The government of India Thursday approved air travel for low-ranking officials of the central reserve police force, national security guards and other forces from Delhi to Srinagar, Srinagar to Jammu and vice-versa "to lessen the threat of attacks on the forces' convoys and reduce vehicular pressure on highway".
The new travel scheme has been formulated in the wake of a suicide bomb attack on a CRPF convoy in Kashmir's Pulwama district that left more than 40 personnel of the force dead on February 14.
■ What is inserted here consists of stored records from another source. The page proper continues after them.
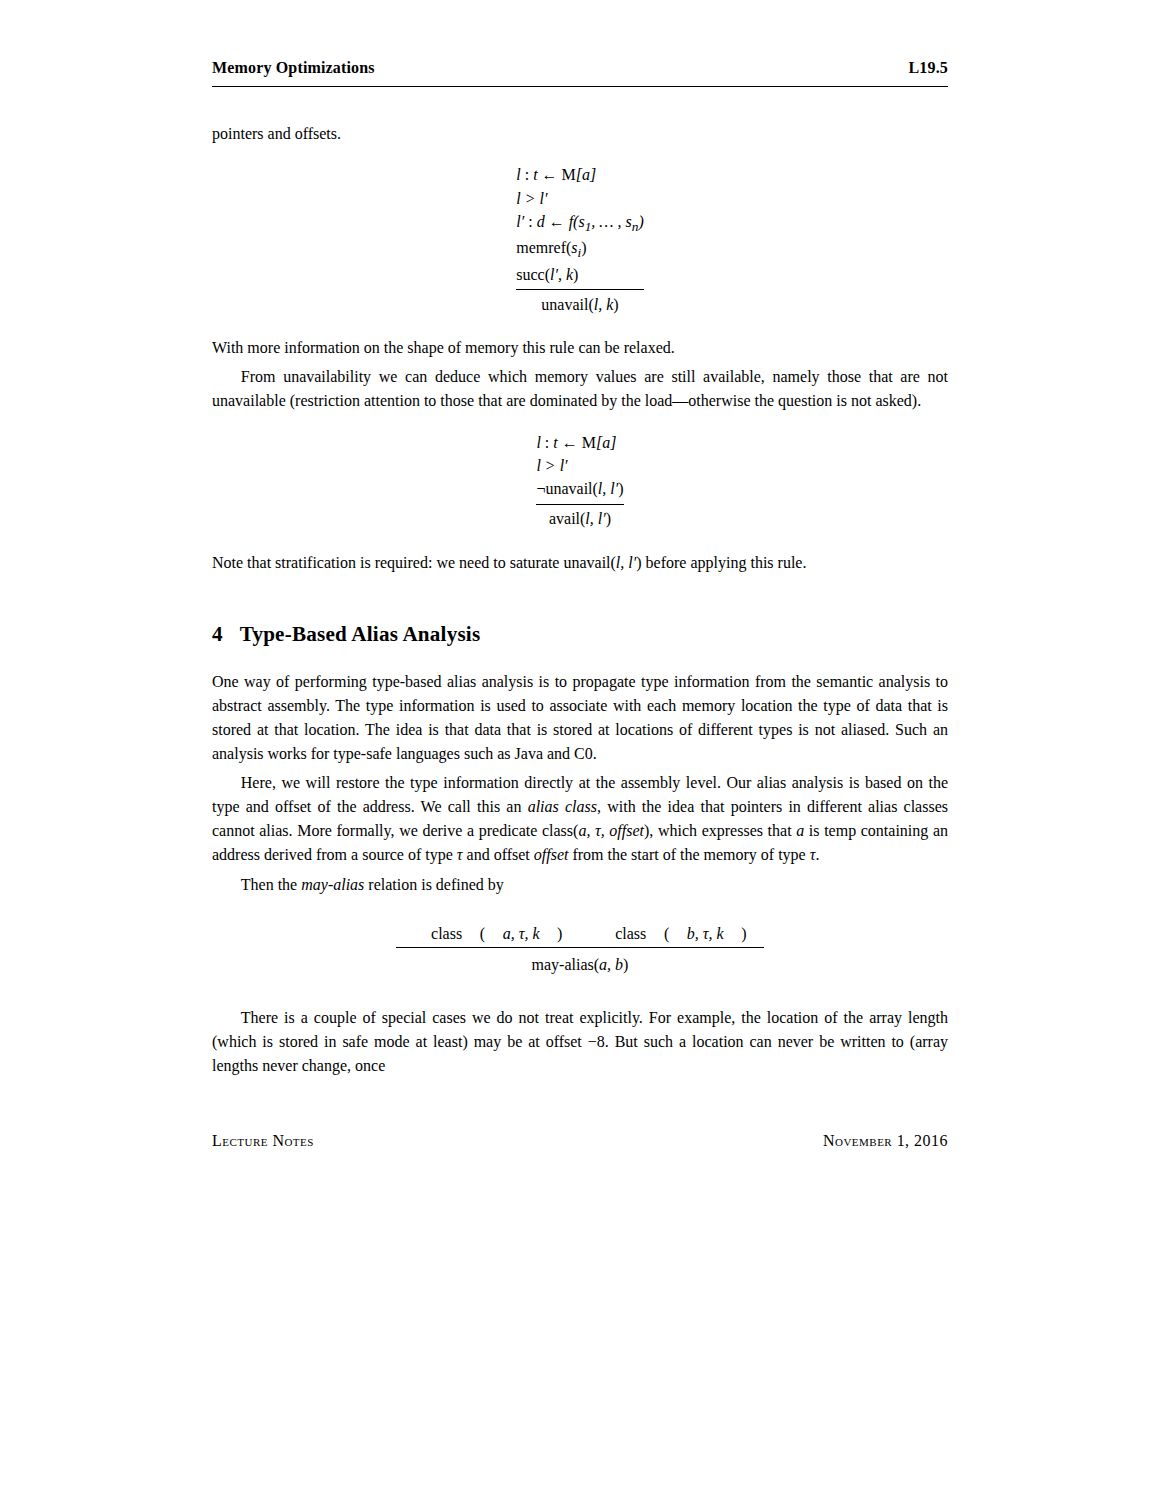Memory Optimizations L19.5
pointers and offsets.
l : t ← M[a]
l > l′
l′ : d ← f(s1, … , sn)
memref(si)
succ(l′, k)
unavail(l, k)
With more information on the shape of memory this rule can be relaxed.
From unavailability we can deduce which memory values are still available, namely those that are not unavailable (restriction attention to those that are dominated by the load—otherwise the question is not asked).
l : t ← M[a]
l > l′
¬unavail(l, l′)
avail(l, l′)
Note that stratification is required: we need to saturate unavail(l, l′) before applying this rule.
4 Type-Based Alias Analysis
One way of performing type-based alias analysis is to propagate type information from the semantic analysis to abstract assembly. The type information is used to associate with each memory location the type of data that is stored at that location. The idea is that data that is stored at locations of different types is not aliased. Such an analysis works for type-safe languages such as Java and C0.
Here, we will restore the type information directly at the assembly level. Our alias analysis is based on the type and offset of the address. We call this an alias class, with the idea that pointers in different alias classes cannot alias. More formally, we derive a predicate class(a, τ, offset), which expresses that a is temp containing an address derived from a source of type τ and offset offset from the start of the memory of type τ.
Then the may-alias relation is defined by
class(a, τ, k) class(b, τ, k)
may-alias(a, b)
There is a couple of special cases we do not treat explicitly. For example, the location of the array length (which is stored in safe mode at least) may be at offset −8. But such a location can never be written to (array lengths never change, once
Lecture Notes November 1, 2016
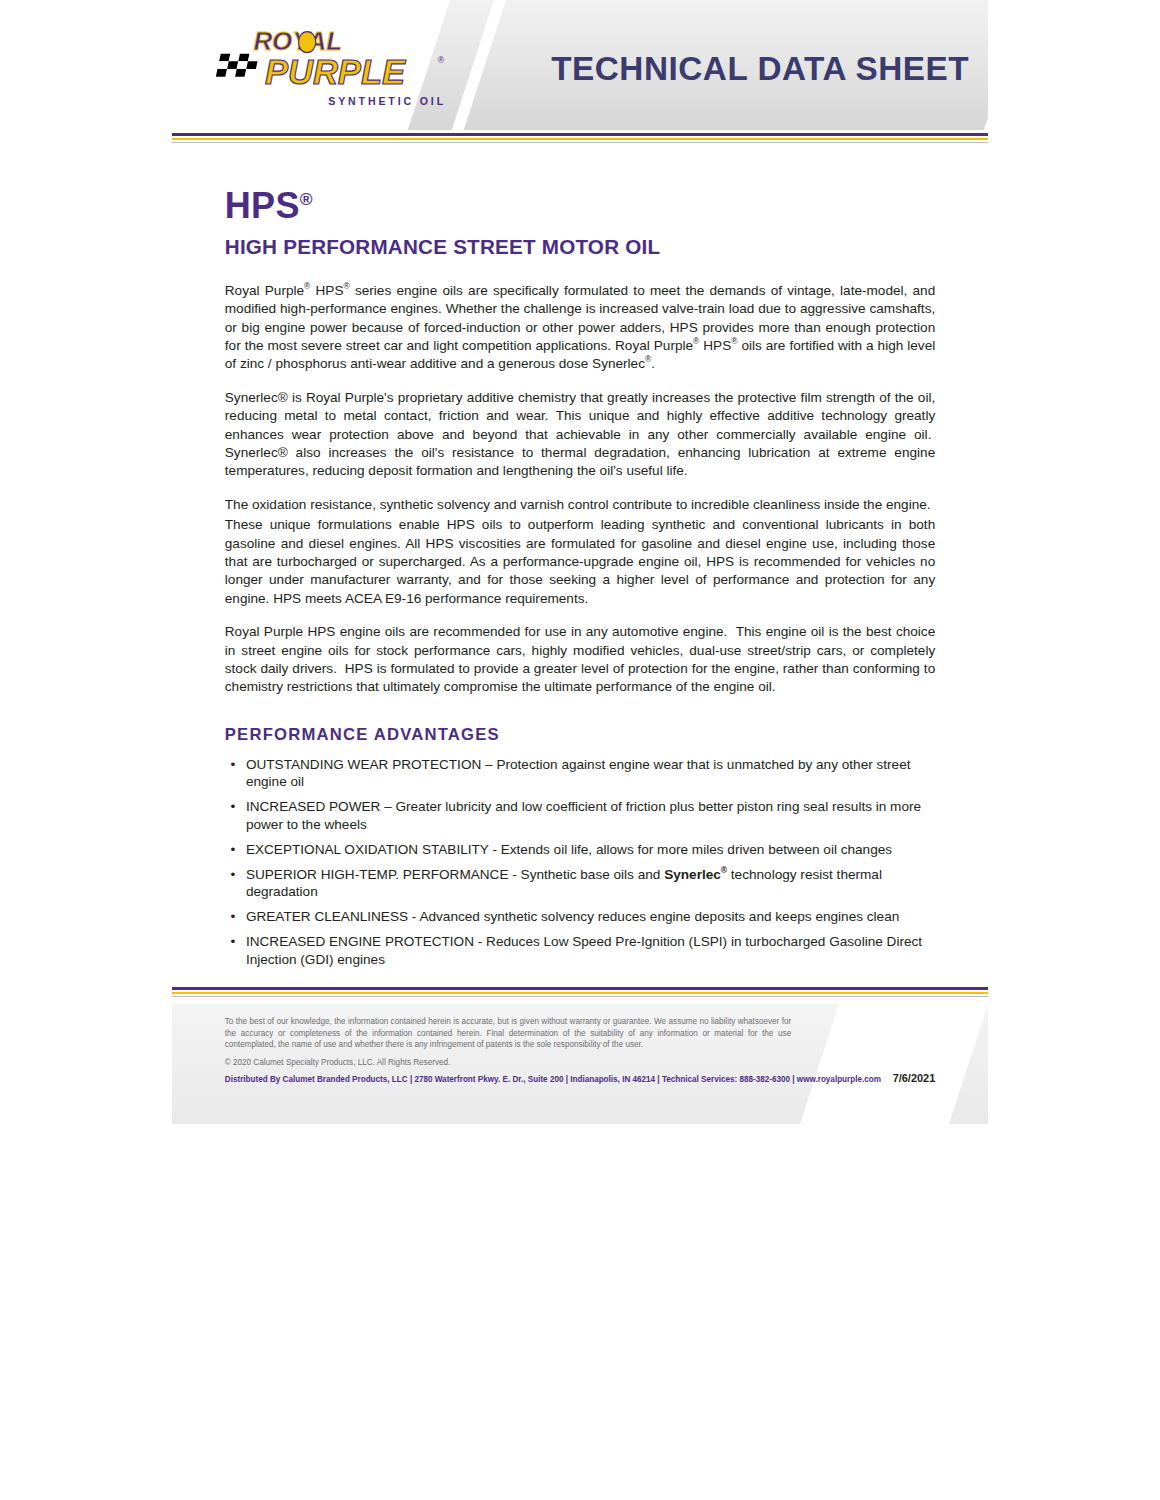TECHNICAL DATA SHEET
ROYAL PURPLE ® SYNTHETIC OIL
HPS®
HIGH PERFORMANCE STREET MOTOR OIL
Royal Purple® HPS® series engine oils are specifically formulated to meet the demands of vintage, late-model, and modified high-performance engines. Whether the challenge is increased valve-train load due to aggressive camshafts, or big engine power because of forced-induction or other power adders, HPS provides more than enough protection for the most severe street car and light competition applications. Royal Purple® HPS® oils are fortified with a high level of zinc / phosphorus anti-wear additive and a generous dose Synerlec®.
Synerlec® is Royal Purple's proprietary additive chemistry that greatly increases the protective film strength of the oil, reducing metal to metal contact, friction and wear. This unique and highly effective additive technology greatly enhances wear protection above and beyond that achievable in any other commercially available engine oil. Synerlec® also increases the oil's resistance to thermal degradation, enhancing lubrication at extreme engine temperatures, reducing deposit formation and lengthening the oil's useful life.
The oxidation resistance, synthetic solvency and varnish control contribute to incredible cleanliness inside the engine.
These unique formulations enable HPS oils to outperform leading synthetic and conventional lubricants in both gasoline and diesel engines. All HPS viscosities are formulated for gasoline and diesel engine use, including those that are turbocharged or supercharged. As a performance-upgrade engine oil, HPS is recommended for vehicles no longer under manufacturer warranty, and for those seeking a higher level of performance and protection for any engine. HPS meets ACEA E9-16 performance requirements.
Royal Purple HPS engine oils are recommended for use in any automotive engine. This engine oil is the best choice in street engine oils for stock performance cars, highly modified vehicles, dual-use street/strip cars, or completely stock daily drivers. HPS is formulated to provide a greater level of protection for the engine, rather than conforming to chemistry restrictions that ultimately compromise the ultimate performance of the engine oil.
PERFORMANCE ADVANTAGES
OUTSTANDING WEAR PROTECTION – Protection against engine wear that is unmatched by any other street engine oil
INCREASED POWER – Greater lubricity and low coefficient of friction plus better piston ring seal results in more power to the wheels
EXCEPTIONAL OXIDATION STABILITY - Extends oil life, allows for more miles driven between oil changes
SUPERIOR HIGH-TEMP. PERFORMANCE - Synthetic base oils and Synerlec® technology resist thermal degradation
GREATER CLEANLINESS - Advanced synthetic solvency reduces engine deposits and keeps engines clean
INCREASED ENGINE PROTECTION - Reduces Low Speed Pre-Ignition (LSPI) in turbocharged Gasoline Direct Injection (GDI) engines
To the best of our knowledge, the information contained herein is accurate, but is given without warranty or guarantee. We assume no liability whatsoever for the accuracy or completeness of the information contained herein. Final determination of the suitability of any information or material for the use contemplated, the name of use and whether there is any infringement of patents is the sole responsibility of the user.
© 2020 Calumet Specialty Products, LLC. All Rights Reserved.
Distributed By Calumet Branded Products, LLC | 2780 Waterfront Pkwy. E. Dr., Suite 200 | Indianapolis, IN 46214 | Technical Services: 888-382-6300 | www.royalpurple.com
7/6/2021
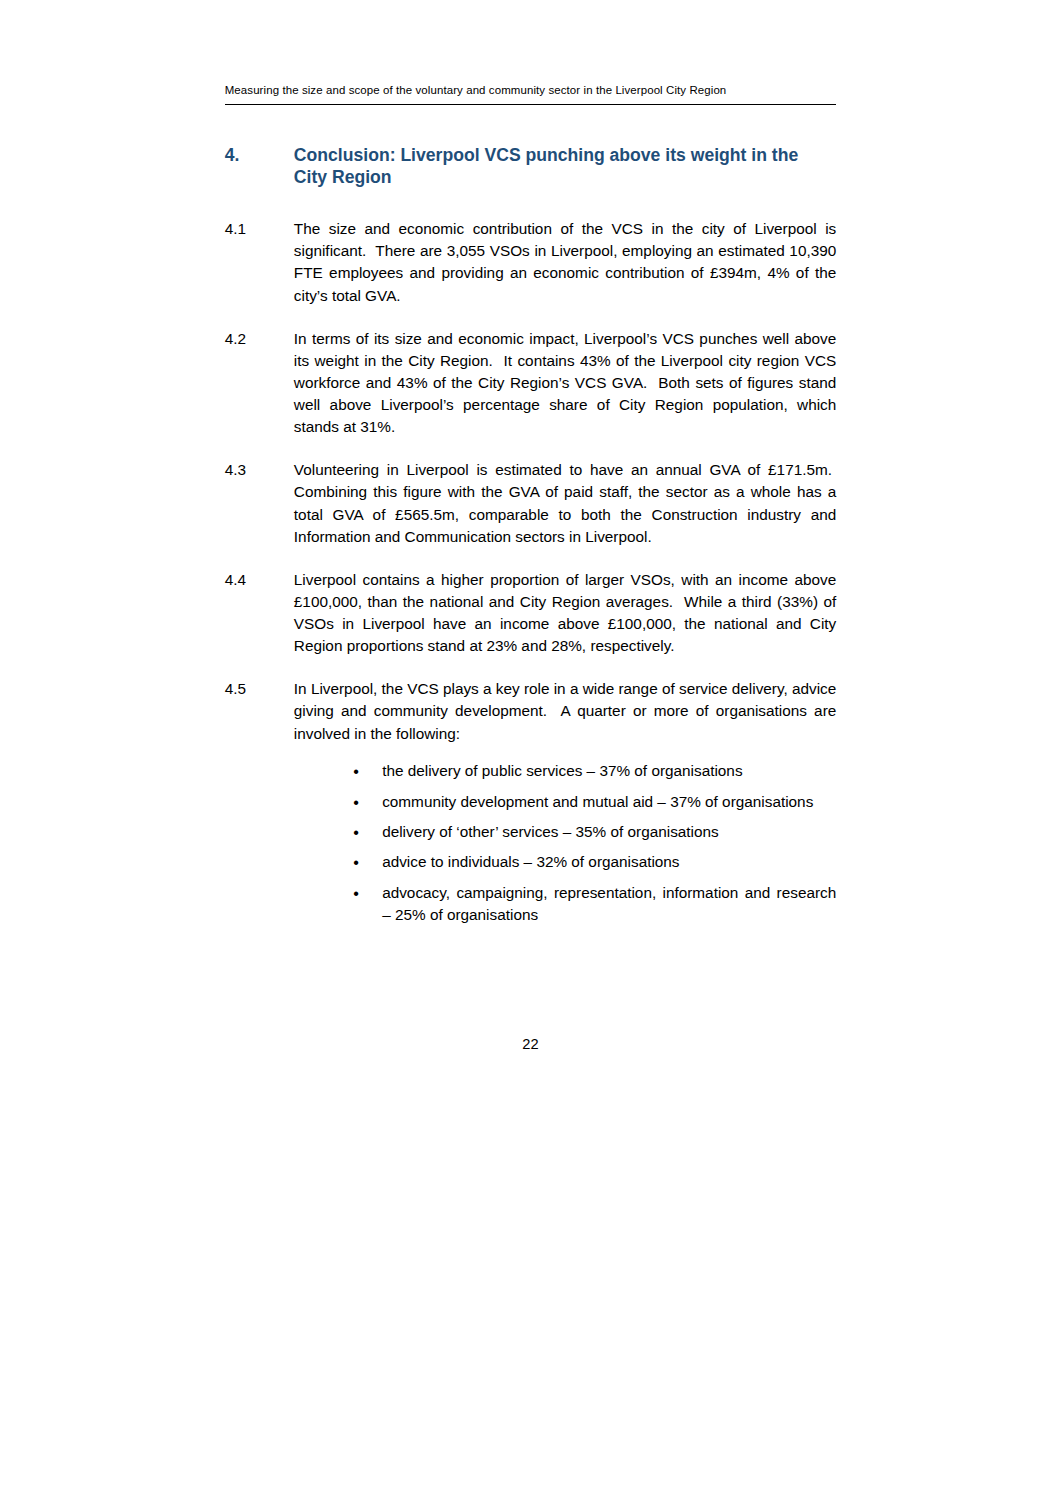Measuring the size and scope of the voluntary and community sector in the Liverpool City Region
4. Conclusion: Liverpool VCS punching above its weight in the City Region
4.1
The size and economic contribution of the VCS in the city of Liverpool is significant. There are 3,055 VSOs in Liverpool, employing an estimated 10,390 FTE employees and providing an economic contribution of £394m, 4% of the city’s total GVA.
4.2
In terms of its size and economic impact, Liverpool’s VCS punches well above its weight in the City Region. It contains 43% of the Liverpool city region VCS workforce and 43% of the City Region’s VCS GVA. Both sets of figures stand well above Liverpool’s percentage share of City Region population, which stands at 31%.
4.3
Volunteering in Liverpool is estimated to have an annual GVA of £171.5m. Combining this figure with the GVA of paid staff, the sector as a whole has a total GVA of £565.5m, comparable to both the Construction industry and Information and Communication sectors in Liverpool.
4.4
Liverpool contains a higher proportion of larger VSOs, with an income above £100,000, than the national and City Region averages. While a third (33%) of VSOs in Liverpool have an income above £100,000, the national and City Region proportions stand at 23% and 28%, respectively.
4.5
In Liverpool, the VCS plays a key role in a wide range of service delivery, advice giving and community development. A quarter or more of organisations are involved in the following:
the delivery of public services – 37% of organisations
community development and mutual aid – 37% of organisations
delivery of ‘other’ services – 35% of organisations
advice to individuals – 32% of organisations
advocacy, campaigning, representation, information and research – 25% of organisations
22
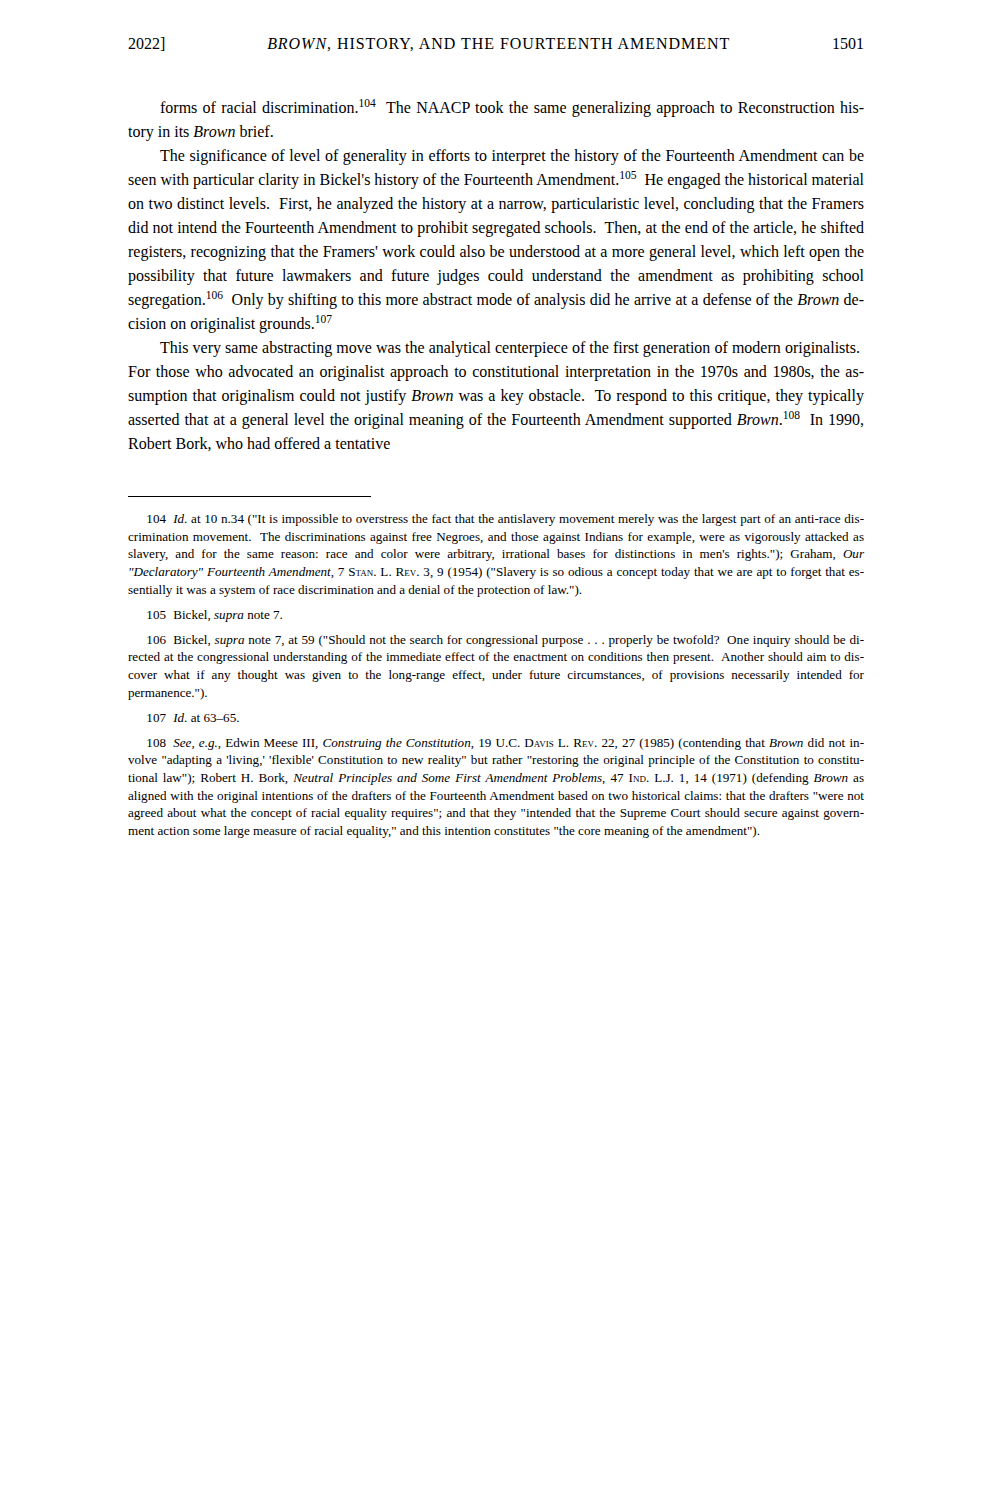2022] BROWN, HISTORY, AND THE FOURTEENTH AMENDMENT 1501
forms of racial discrimination.104 The NAACP took the same generalizing approach to Reconstruction history in its Brown brief.
The significance of level of generality in efforts to interpret the history of the Fourteenth Amendment can be seen with particular clarity in Bickel's history of the Fourteenth Amendment.105 He engaged the historical material on two distinct levels. First, he analyzed the history at a narrow, particularistic level, concluding that the Framers did not intend the Fourteenth Amendment to prohibit segregated schools. Then, at the end of the article, he shifted registers, recognizing that the Framers' work could also be understood at a more general level, which left open the possibility that future lawmakers and future judges could understand the amendment as prohibiting school segregation.106 Only by shifting to this more abstract mode of analysis did he arrive at a defense of the Brown decision on originalist grounds.107
This very same abstracting move was the analytical centerpiece of the first generation of modern originalists. For those who advocated an originalist approach to constitutional interpretation in the 1970s and 1980s, the assumption that originalism could not justify Brown was a key obstacle. To respond to this critique, they typically asserted that at a general level the original meaning of the Fourteenth Amendment supported Brown.108 In 1990, Robert Bork, who had offered a tentative
104 Id. at 10 n.34 ("It is impossible to overstress the fact that the antislavery movement merely was the largest part of an anti-race discrimination movement. The discriminations against free Negroes, and those against Indians for example, were as vigorously attacked as slavery, and for the same reason: race and color were arbitrary, irrational bases for distinctions in men's rights."); Graham, Our "Declaratory" Fourteenth Amendment, 7 Stan. L. Rev. 3, 9 (1954) ("Slavery is so odious a concept today that we are apt to forget that essentially it was a system of race discrimination and a denial of the protection of law.").
105 Bickel, supra note 7.
106 Bickel, supra note 7, at 59 ("Should not the search for congressional purpose . . . properly be twofold? One inquiry should be directed at the congressional understanding of the immediate effect of the enactment on conditions then present. Another should aim to discover what if any thought was given to the long-range effect, under future circumstances, of provisions necessarily intended for permanence.").
107 Id. at 63–65.
108 See, e.g., Edwin Meese III, Construing the Constitution, 19 U.C. Davis L. Rev. 22, 27 (1985) (contending that Brown did not involve "adapting a 'living,' 'flexible' Constitution to new reality" but rather "restoring the original principle of the Constitution to constitutional law"); Robert H. Bork, Neutral Principles and Some First Amendment Problems, 47 Ind. L.J. 1, 14 (1971) (defending Brown as aligned with the original intentions of the drafters of the Fourteenth Amendment based on two historical claims: that the drafters "were not agreed about what the concept of racial equality requires"; and that they "intended that the Supreme Court should secure against government action some large measure of racial equality," and this intention constitutes "the core meaning of the amendment").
According to a source, only high-ranking and middle-rung officers of the CRPF and other forces were entitled to travel by air. But, the source said, even a constable can travel by air from Jammu and Srinagar now while going on leave or returning from his home to join duties.
"The new travel plan will help at least eight lakh forces personnel, especially those from the CRPF, central industrial security force (CISF), ITBP and Sahastra Seema Bal, apart from the NSG and other forces," the source said.
The union ministry for home affairs (MHA) Thursday conveyed approval of the "competent authority" to allow non-entitled personnel of the central armed police forces (CAPFs) and NSG to travel by air from Jammu to Srinagar and back on official duty/transfer/tour and leave.
"The approval of competent authority is also conveyed to allow non-entitled personnel of CAPFs and NSG to travel by air from Delhi to Srinagar and back on official duty/transfer/tour as per the provisions contained in SR 48 B4 (a) subject to review after one year. This will be effective from the date of issue of this order," the MHA's order read.
Talking to Greater Kashmir, inspector general of CRPF (Srinagar sector) Ravideep Singh Sahi said under the new plan, constables and havaldars will be entitled to travel by air from Delhi to Srinagar and back.
"Earlier, they were not entitled to travel by air," he said.
The step will help do away with long stays of CRPF men in Jammu as they would otherwise have to wait for buses to board for Srinagar.
"The air travel of our men will also reduce load of convoys on roads. It (air travel) obviously involves fewer security risks and threat of attacks will naturally decrease when there would be less convoy movement," Sahi said.
He, however, said that convoy movement on roads in Kashmir would continue "but only the frequency will go down".